Residents, including a former leading local government standards expert, have condemned the quality of a study to shape North Yorkshire’s new unitary authority, saying it had failed to provide details needed to make an informed decision.
Anne Seex told North Yorkshire County Council’s executive that having attended one of the many Let’s Talk Local events it had staged and having completed the authority’s online survey she had been “appalled by this poor quality, amateurish process”.
Ms Seex called into question the validity of the responses the authority would receive a month after it launched “North Yorkshire’s biggest countywide conversation”.
The exercise has seen the authority focus on what is important to residents of different communities, ranking matters such as education, affordable housing or public transport, and asking for views on proposed community networks, which are hoped will fill the void left by district and borough councils.
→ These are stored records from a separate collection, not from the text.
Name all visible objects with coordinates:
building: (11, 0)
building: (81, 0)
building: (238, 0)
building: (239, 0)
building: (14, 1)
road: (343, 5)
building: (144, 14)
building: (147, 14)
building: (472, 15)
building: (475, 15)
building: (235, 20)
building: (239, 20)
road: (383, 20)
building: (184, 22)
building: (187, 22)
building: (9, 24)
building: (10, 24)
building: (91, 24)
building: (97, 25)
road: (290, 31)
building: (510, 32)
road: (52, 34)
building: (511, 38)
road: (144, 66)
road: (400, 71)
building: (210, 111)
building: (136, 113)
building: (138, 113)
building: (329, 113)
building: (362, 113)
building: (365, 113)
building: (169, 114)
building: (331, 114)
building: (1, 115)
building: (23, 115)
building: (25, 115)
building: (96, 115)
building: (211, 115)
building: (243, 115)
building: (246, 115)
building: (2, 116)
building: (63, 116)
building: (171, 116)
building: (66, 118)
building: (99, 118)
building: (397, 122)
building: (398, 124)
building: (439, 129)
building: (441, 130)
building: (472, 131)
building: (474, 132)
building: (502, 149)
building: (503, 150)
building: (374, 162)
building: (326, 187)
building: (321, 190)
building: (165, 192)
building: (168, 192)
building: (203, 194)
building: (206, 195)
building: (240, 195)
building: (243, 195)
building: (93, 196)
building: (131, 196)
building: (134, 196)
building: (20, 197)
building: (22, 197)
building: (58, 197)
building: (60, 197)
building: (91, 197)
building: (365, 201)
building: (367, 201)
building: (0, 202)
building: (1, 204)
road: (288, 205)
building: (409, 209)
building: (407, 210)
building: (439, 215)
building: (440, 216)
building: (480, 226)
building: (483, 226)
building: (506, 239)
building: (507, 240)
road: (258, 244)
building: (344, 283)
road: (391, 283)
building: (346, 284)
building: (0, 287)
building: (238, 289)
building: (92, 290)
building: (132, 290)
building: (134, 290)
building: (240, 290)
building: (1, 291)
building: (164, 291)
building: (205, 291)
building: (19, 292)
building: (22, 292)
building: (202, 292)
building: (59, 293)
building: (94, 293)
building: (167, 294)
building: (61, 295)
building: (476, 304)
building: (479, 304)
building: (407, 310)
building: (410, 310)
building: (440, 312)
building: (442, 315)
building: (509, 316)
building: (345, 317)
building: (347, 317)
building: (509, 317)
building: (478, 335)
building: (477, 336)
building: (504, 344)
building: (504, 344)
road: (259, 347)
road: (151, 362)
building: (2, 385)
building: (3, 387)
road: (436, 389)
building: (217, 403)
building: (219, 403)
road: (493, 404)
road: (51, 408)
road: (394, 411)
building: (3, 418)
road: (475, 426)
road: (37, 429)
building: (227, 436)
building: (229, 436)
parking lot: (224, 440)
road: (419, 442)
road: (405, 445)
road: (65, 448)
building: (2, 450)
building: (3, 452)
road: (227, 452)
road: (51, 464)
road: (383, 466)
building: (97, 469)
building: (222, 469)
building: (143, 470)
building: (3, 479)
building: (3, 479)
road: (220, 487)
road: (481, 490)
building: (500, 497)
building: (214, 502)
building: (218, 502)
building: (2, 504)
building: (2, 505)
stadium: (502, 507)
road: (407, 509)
From April 1, the new council will deliver services including adult social care, housing, waste collection, transport, planning, community safety, children’s services, education and leisure.
It will serve the greatest geographical area of any local authority in the country, and it will have an overall spend of about £1.4 billion, including £343 million on schools.
However, Sowerby resident Helen Tomlinson told the executive that “with the new council being remote and the number of representatives being drastically reduced” it was important local democracy had mechanisms to inform and consult residents on key issues.
She said the consultation over the new council’s priorities “did not give any grounds for optimism”.
Ms Tomlinson said the survey was “a jumbled confusion of issues” which did not give the public the information they needed and had failed to include the authority’s largest spending area, adult social care, among a list of priorities for respondents to rank.
She also challenged the executive members to name their priorities.
A spokeswoman for the authority, Vanessa Glover head of Communications, replied that experienced consultation officers from the county, borough and district councils were working on the engagement exercise.
She said the engagement exercise aimed to inform the council’s ambition of being England’s most local council and wanted it to feel like a conversation.
She said: “It is not a consultation, it is an engagement exercise.”
The meeting was told the exercise had already featured some 200 community pop-up events and that 5,700 surveys had been completed in total.
She said Let’s Talk Local had never been intended to be used as a traditional survey and that the questions had been put through a quality assurance process and tested by staff from all eight councils in the county.
The spokeswoman said results from the exercise on a county-wide level would be “very reliable” and help the authority to understand what is most valued in different communities.
She added: “This conversation is just the first step in informing how the new council will work most effectively with different communities. It recognises that everywhere is different.”
The council’s deputy leader, Councillor Gareth Dadd said the executive subscribed to the view that vulnerable residents should always be prioritised.